A Bermuda triangle of circumstances has lodged the song “Crazy Love” quite forcefully in my head, and I am not pleased. I am trying to engage in healthy thinking habits, and as I involuntarily lean into the lyrics—I need her in the day time (I need her)—with the accompanying hypnotic, unjustified romantic feeling, my thoughts cannot be qualified in the healthy category.
Because he doesn’t give me crazy love. He gives me books. And a scarf (which, admittedly, I love crazily). And pieces of songs. And a headache, if I think about him too long.

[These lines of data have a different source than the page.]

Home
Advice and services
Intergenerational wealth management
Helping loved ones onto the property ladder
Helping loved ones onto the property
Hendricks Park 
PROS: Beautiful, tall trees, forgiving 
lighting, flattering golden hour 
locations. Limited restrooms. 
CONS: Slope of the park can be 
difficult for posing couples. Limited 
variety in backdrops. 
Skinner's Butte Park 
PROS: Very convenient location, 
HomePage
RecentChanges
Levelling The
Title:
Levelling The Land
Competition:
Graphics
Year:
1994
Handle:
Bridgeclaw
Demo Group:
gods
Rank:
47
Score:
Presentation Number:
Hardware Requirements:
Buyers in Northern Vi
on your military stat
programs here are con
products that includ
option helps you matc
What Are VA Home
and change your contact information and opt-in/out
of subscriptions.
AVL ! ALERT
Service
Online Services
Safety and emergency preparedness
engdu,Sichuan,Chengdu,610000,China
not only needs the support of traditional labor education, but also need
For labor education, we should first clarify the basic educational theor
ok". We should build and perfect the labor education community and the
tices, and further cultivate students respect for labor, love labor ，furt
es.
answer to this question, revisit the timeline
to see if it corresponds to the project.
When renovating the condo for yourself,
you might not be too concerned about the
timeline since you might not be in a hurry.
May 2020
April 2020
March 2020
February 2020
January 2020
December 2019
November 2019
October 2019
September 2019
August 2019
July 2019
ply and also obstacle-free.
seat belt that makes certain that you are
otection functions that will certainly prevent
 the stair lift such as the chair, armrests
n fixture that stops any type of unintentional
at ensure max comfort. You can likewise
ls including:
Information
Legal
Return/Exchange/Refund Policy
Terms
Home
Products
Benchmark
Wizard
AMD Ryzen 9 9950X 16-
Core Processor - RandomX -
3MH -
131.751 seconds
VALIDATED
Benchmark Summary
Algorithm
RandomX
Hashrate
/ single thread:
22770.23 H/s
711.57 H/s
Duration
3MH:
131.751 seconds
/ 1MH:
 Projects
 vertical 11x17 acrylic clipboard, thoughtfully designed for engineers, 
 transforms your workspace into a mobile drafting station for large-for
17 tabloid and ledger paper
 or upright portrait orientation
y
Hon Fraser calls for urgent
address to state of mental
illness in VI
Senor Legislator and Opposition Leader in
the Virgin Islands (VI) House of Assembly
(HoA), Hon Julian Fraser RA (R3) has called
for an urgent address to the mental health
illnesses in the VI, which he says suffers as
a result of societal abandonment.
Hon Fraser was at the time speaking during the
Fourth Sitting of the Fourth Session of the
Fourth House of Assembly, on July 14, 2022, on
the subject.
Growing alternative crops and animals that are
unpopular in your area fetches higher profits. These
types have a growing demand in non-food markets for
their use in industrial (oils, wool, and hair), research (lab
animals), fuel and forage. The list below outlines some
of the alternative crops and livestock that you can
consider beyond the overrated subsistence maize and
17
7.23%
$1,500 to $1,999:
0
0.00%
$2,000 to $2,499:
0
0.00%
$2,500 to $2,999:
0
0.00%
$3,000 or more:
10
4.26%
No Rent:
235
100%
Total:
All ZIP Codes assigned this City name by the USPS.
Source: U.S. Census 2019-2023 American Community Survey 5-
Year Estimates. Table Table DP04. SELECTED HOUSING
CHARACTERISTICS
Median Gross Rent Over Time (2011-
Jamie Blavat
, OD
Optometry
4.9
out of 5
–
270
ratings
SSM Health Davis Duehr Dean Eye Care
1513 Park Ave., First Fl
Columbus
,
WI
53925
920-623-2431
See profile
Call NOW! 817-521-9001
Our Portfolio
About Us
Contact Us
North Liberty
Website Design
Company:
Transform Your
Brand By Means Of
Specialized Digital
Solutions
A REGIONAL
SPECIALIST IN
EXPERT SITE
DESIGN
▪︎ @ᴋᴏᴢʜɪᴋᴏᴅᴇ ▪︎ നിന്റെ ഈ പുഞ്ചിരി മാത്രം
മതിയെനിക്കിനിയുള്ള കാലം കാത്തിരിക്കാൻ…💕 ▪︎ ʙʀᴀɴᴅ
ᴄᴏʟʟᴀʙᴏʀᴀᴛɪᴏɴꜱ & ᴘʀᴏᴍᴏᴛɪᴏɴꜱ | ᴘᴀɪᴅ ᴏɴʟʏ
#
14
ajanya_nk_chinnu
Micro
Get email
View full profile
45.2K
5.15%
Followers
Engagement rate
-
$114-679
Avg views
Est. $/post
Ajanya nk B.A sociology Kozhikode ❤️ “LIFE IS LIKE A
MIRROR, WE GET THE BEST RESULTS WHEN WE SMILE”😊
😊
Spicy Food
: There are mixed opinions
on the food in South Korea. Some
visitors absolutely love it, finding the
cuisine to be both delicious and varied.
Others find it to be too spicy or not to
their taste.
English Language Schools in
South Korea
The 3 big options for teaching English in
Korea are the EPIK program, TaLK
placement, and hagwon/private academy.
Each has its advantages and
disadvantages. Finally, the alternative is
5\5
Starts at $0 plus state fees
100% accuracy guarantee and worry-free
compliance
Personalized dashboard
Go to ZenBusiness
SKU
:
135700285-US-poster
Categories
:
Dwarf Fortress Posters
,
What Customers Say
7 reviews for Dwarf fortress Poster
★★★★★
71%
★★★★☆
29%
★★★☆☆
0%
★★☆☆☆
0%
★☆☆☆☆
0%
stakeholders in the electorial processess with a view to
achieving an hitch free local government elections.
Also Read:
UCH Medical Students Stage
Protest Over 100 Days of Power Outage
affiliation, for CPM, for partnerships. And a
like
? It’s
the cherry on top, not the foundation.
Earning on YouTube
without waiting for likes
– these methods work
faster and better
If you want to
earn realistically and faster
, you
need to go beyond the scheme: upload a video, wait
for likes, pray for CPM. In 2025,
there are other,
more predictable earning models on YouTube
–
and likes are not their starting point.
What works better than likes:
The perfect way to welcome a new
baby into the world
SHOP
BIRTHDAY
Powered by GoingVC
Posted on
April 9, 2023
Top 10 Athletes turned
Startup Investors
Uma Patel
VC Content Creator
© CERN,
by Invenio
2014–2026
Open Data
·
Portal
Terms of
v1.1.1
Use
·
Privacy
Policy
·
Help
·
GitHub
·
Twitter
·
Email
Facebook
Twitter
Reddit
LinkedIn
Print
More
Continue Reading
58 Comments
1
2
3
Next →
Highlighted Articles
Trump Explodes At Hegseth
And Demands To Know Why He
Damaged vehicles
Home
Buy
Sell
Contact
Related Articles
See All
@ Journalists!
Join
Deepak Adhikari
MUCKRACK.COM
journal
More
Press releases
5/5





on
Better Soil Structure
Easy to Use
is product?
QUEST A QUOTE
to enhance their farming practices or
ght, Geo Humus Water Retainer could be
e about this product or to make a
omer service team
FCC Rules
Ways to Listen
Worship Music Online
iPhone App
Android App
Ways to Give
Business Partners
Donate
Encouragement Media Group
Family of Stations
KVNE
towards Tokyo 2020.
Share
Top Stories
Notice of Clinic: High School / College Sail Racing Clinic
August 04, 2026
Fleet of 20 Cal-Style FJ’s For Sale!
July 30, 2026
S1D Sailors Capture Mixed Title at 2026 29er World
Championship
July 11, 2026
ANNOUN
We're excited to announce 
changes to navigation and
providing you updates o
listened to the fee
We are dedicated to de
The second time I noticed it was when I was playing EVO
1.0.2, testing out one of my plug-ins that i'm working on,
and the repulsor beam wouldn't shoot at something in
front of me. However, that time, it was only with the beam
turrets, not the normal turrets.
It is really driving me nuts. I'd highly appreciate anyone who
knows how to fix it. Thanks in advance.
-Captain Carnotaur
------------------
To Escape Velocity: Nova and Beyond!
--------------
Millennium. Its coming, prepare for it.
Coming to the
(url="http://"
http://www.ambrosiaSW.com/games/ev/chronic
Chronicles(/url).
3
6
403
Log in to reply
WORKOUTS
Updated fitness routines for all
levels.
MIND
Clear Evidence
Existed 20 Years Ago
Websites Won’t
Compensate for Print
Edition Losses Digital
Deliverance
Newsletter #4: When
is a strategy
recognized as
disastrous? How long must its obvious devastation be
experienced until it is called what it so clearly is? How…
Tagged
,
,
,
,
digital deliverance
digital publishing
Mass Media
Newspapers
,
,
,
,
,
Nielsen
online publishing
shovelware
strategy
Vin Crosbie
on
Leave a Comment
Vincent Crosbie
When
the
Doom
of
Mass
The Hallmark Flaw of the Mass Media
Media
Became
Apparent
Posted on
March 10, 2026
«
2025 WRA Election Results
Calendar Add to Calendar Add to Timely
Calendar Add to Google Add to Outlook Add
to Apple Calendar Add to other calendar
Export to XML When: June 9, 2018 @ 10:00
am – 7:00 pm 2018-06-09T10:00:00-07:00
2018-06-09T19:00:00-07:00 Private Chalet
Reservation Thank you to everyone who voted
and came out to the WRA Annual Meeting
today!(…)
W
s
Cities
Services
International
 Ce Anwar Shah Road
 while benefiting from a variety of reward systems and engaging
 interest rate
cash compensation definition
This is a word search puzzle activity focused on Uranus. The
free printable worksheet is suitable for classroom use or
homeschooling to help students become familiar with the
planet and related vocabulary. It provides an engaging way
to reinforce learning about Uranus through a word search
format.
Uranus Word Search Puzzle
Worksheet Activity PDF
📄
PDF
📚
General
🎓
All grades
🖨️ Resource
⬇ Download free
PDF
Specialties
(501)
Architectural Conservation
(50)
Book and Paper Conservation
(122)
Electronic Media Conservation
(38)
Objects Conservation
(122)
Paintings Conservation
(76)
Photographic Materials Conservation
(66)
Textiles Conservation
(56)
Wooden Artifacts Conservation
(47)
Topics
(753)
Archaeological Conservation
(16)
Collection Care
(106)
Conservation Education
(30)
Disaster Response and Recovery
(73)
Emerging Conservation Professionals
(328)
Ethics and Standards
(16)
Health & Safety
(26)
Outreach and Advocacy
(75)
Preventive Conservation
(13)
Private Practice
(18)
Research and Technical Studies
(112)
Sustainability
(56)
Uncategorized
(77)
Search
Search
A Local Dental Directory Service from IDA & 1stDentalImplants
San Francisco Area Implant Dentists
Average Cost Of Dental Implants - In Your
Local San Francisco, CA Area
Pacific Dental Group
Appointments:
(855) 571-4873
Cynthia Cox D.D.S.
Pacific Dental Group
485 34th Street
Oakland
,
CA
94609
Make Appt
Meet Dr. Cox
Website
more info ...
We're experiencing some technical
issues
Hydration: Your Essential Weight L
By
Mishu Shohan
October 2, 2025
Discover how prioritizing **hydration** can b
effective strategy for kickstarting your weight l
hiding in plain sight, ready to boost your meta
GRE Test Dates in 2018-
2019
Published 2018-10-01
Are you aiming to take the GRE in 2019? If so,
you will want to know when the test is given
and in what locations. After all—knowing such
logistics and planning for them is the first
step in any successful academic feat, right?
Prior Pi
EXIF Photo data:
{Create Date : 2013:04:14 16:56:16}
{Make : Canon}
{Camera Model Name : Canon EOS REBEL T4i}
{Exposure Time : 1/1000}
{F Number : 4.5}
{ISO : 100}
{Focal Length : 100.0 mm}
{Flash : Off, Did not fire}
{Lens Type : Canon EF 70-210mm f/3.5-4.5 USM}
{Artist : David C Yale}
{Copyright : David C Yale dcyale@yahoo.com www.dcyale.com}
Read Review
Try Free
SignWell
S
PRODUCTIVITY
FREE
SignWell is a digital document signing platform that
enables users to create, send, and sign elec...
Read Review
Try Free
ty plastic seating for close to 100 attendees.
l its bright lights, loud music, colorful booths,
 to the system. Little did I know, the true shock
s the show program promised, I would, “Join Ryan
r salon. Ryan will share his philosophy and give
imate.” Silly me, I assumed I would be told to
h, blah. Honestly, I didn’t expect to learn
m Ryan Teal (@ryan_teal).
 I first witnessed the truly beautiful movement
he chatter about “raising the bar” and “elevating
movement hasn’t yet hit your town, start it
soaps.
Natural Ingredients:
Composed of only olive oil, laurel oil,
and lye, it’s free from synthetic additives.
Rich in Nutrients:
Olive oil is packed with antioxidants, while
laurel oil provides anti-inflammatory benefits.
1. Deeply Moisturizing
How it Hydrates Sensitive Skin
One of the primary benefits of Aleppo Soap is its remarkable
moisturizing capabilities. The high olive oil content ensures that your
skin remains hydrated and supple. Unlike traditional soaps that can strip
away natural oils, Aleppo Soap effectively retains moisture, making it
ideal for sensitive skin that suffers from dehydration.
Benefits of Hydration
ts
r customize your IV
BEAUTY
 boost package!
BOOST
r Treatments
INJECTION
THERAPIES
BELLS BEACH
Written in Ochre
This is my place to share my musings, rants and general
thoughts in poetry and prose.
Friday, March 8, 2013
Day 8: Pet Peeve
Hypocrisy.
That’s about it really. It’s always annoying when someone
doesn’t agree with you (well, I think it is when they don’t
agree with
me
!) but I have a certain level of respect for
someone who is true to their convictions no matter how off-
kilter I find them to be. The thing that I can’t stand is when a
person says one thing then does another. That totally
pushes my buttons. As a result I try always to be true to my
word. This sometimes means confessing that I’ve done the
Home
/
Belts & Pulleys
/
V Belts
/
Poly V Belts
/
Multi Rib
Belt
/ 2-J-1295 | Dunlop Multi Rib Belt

Months ago, in my kitchen, he replaced my iPod with his own and cued up a song while I was making us dinner. If I had waited a moment longer, I would have been able to identify the voice as Van Morrison—a miraculous shot in hell, because my musical vocabulary is not as large as his. But I was curious and checked, thereby deleting a little coolness I might have gained in that moment. I have absolutely no memory of what the song was—just that it was Van Morrison, and since I am in very real danger of falling in love with this person, “Crazy Love” often comes unbidden into my mind when I think of him.
And it’s such a damn fine song. When Van Morrison, an Irishman, sings and it makes me righteous, somehow you know he’s not talking about brimstone and scripture righteousness. He’s talking about reggae righteousness, Bob Marley righteousness—righteousness that is downright sexy.
I am entirely capable of writing fictions in my head and knowing they are fictions. The problem now is that I am writing only partly fiction, and the actual truth casts its credibility over the parts that are not truth. It doesn’t matter that the basis of a horror movie was a bump in the night a hundred years ago; it’s still BASED ON TRUE EVENTS. The whole feels truer because the part of it is. So the fiction of he gives me love, love, love, love, crazy love becomes a little more believable when he gives me true things that are pretty wonderful as well.
The true things are that he met me when I was wearing gold leggings and snow boots, and shortly thereafter witnessed me dancing in the way that I really dance—like a Muppet on speed in tune with early ‘80s dance music. In spite of these true things, he was still interested in kissing me. We sent each other haikus and limericks on email for months—he even referenced a sestina once and my heart skipped a beat. He addresses his packages to me with a royal title in front of my name. I received a box of books from him, completely unannounced, for the autumnal equinox. He sent me a vintage silk scarf from my college—a thing which I did not know existed, but had I known, I would have gone crazy for the idea of having it. He has admitted doubt and nausea to me, and I have loved him very intensely in those moments.
These true things are like a butterfly exhibit—all of them exist, they really do, and they are beautiful: fun and light and whimsical and totally unnecessary and wonderful for the sake of wonderful. Unfortunately, other, more cumbersome truths exist as well. Like the fact that he is in med school in another state. Like the fact that we have never actually dated or been near each other for longer than two days at a stretch. Like the fact that in an event of a water landing, the truth is that I have no claim on him, and technically, he owes me nothing. Those truths are like cinderblocks in the butterfly house: they are ugly and heavy and much more tangible than butterflies. But at the end of the day, you can grab onto a cinderblock and sit on it. The same does not work so successfully with butterflies. I’d rather chase after butterflies to a soundtrack of Van Morrison, but we—the butterflies and I—have nowhere real to land.
It is difficult to believe only in the true things when they seem to point towards something that is not, strictly speaking, true. The truth is that the rest of the story will be fiction as long as I’m writing it alone. It takes two to write a real relationship. And in this case, unfortunately, Van Morrison is not a legitimate co-author.
So in the mean time, I feel crazy. And in love.